In the appeal, the Nominal Defendant contested that a figure of 25% should have been deducted. Sackville AJA and McColl JA agreed with this. Basten JA believed that 50% would have been more appropriate but he acquiesced. Nothing turned on the issue because the verdict for the plaintiff was already overturned on the due search issue.
The plaintiff was a principal in an incorporated law practice. His earnings, before and after the accident, were very high. His claim for economic loss was that his reduced capacity to play sport (e.g. being limited by his injured shoulder to 6 holes of golf) reduced his ability to win prospective new clients while carrying out those activities.

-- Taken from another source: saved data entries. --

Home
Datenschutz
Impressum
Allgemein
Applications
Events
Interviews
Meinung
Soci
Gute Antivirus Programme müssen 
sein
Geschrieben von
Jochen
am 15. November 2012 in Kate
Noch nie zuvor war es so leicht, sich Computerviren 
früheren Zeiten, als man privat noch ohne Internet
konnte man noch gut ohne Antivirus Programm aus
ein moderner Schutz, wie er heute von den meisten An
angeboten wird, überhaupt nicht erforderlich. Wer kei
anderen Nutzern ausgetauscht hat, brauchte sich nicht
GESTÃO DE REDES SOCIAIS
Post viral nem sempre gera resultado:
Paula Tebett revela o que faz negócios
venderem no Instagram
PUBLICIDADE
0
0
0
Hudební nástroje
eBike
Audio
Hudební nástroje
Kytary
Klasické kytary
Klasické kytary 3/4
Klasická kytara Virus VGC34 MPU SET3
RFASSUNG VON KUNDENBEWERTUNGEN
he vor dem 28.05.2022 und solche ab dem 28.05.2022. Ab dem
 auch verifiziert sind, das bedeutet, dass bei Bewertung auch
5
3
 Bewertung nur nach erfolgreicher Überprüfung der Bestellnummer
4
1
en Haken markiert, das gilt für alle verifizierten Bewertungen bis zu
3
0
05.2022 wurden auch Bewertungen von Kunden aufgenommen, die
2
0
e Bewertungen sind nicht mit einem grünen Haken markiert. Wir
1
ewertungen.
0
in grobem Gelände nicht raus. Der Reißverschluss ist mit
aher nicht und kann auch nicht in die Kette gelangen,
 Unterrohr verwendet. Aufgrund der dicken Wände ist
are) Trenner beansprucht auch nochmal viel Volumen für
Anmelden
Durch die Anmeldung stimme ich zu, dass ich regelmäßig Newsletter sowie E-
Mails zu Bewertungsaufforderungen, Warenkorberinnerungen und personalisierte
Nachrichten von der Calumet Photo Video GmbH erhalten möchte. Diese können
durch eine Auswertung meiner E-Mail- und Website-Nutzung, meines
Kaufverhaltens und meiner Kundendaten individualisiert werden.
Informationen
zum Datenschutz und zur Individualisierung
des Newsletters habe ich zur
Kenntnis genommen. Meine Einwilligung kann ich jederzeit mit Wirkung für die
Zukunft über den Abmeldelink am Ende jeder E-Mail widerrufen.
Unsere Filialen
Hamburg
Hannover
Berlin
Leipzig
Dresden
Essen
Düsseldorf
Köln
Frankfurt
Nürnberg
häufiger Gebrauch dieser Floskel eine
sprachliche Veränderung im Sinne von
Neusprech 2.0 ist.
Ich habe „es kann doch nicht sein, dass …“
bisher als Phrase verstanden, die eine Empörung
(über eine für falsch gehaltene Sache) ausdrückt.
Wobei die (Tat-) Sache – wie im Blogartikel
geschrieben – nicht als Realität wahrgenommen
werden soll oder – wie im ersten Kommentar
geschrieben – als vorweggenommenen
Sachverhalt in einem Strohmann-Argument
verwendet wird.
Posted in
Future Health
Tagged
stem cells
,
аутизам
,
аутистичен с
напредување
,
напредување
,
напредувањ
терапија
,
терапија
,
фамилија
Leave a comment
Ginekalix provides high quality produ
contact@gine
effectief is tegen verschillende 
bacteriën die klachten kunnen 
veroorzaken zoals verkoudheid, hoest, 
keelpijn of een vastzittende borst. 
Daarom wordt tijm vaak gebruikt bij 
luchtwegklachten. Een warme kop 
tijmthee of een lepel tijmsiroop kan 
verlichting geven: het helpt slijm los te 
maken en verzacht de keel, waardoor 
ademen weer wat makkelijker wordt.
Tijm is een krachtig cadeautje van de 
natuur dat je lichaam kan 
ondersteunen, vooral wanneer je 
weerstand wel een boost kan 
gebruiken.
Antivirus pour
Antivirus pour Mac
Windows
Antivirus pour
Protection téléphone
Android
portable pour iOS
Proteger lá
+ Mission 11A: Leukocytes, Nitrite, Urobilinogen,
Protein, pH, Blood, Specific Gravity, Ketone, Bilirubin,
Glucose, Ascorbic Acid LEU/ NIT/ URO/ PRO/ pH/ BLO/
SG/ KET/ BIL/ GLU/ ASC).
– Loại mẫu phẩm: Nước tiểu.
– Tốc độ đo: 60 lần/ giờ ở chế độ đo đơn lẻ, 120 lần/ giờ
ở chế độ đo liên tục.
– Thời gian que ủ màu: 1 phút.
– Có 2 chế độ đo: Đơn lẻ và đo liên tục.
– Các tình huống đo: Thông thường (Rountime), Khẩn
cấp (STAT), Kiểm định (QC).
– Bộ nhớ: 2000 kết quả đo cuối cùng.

Although no loss could be demonstrated on the financial evidence, Judge Levy SC accepted the allegations, awarding buffers for lost earning capacity of $60,000 for the past and $250,000 for the future. The judgment was careful to mention section 126 and the tests to be applied for future losses.
The Court of Appeal unanimously rejected these awards, reducing the amount to $10,000 for past loss only (the amount conceded by the Nominal Defendant). The financial records disclosed no actual loss and the Court of Appeal was persuaded that the records spoke adequately to before and after capacity. The original findings were dismissed as being based on “conjecture rather than on evidence”.
A verdict that originally totalled $433,565 plus costs was overturned and replaced with a verdict for the defendant, with the plaintiff/respondent to pay the costs in both the lower court and appeal proceedings.
This case should become a benchmark for the ‘due inquiry and search’ provisions of the Motor Accidents Compensation Act 1999 (NSW), and similar provisions in other statutory schemes. The findings about what a “reasonably informed member of the community” should know about a right to claim break new ground.
We recommend that practitioners and claims staff who handle claims for or against the Nominal Defendant familiarise themselves with this decision.